In an interview in June, Collins said he became involved at the urging of his daughter Natasha, a promising medical student at Yale, as she was dying of leukemia last summer.

"She just looked at me and said, 'One day, dad, maybe you can't help me, but hopefully you can help other people,'" Collins said in the interview on ABC News. "And she told me about Mandi."

He added, "She's just like my daughter. It's really that simple. ... I don't know, God is really an amazing God. I'm certain that he put her here for a reason, and I have to think my daughter died for a reason to get through the day. So, maybe this is it."

And so Collins created Become My Hero, which helps patients find cord-blood donors, and Natasha's Place, which promotes awareness of how cord-blood donation can help people of mixed heritage, a group for whom bone-marrow matches are hard to find.

Yale officials and members of the Schwartz family had suggested that people could help Mandi through Collins' charities. At the time they had no idea of his tangled financial past -- dealings first disclosed by the New York Times four days ago.

The Times reported that some of the allegations were so serious, they were being investigated by the Secret Service and Internal Revenue Service. A Secret Service official in Kentucky confirmed to ABC News that Collins was the subject of a fraud investigation there.

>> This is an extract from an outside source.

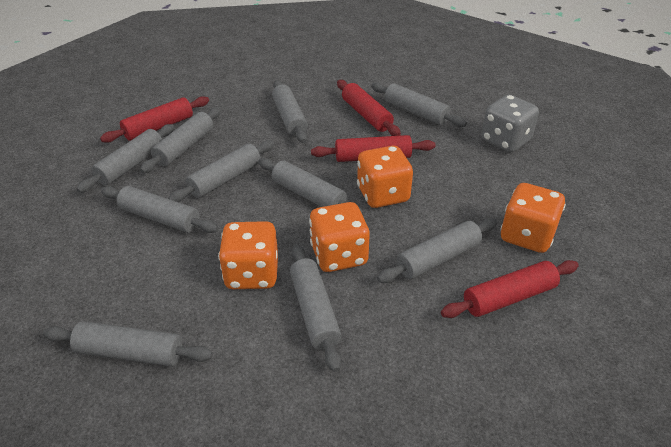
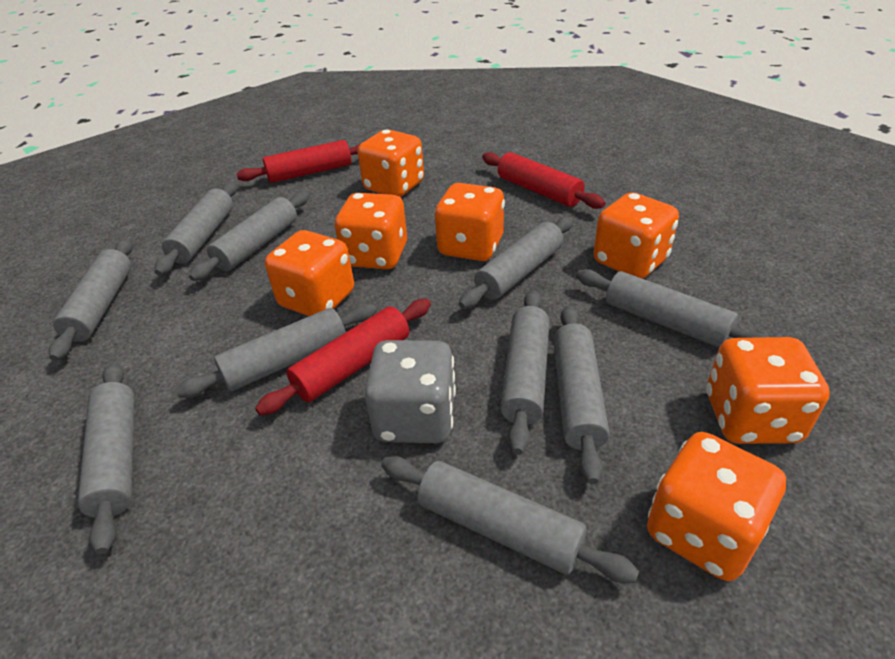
orange dice: [218,221,278,289] [309,202,370,272] [357,146,413,208] [500,183,566,253] = 4 -> [265,230,354,316] [334,193,407,269] [357,129,424,197] [434,183,505,261] [593,192,679,279] [647,432,786,581] [706,337,830,444] = 7
red rolling pin: [100,96,209,143] [311,135,436,162] [337,80,401,136] [441,260,579,318] = 4 -> [236,140,360,183] [255,299,431,416] [482,152,606,209] = 3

Tedd Collins and His Charities Removed From Yale Websites

Yale this week distanced itself from Collins, removing references to the doctor and scrubbing any mention of his charities from stories on its Web site chronicling the fight to help Mandi Schwartz.

Members of Mandi's family said they received no money from Collins' charities. For them, this has been an unwanted distraction. They are focused on Mandi. The 22-year-old traveled to Seattle last week in preparation for a cord-blood transplant, which is now scheduled for Aug. 26.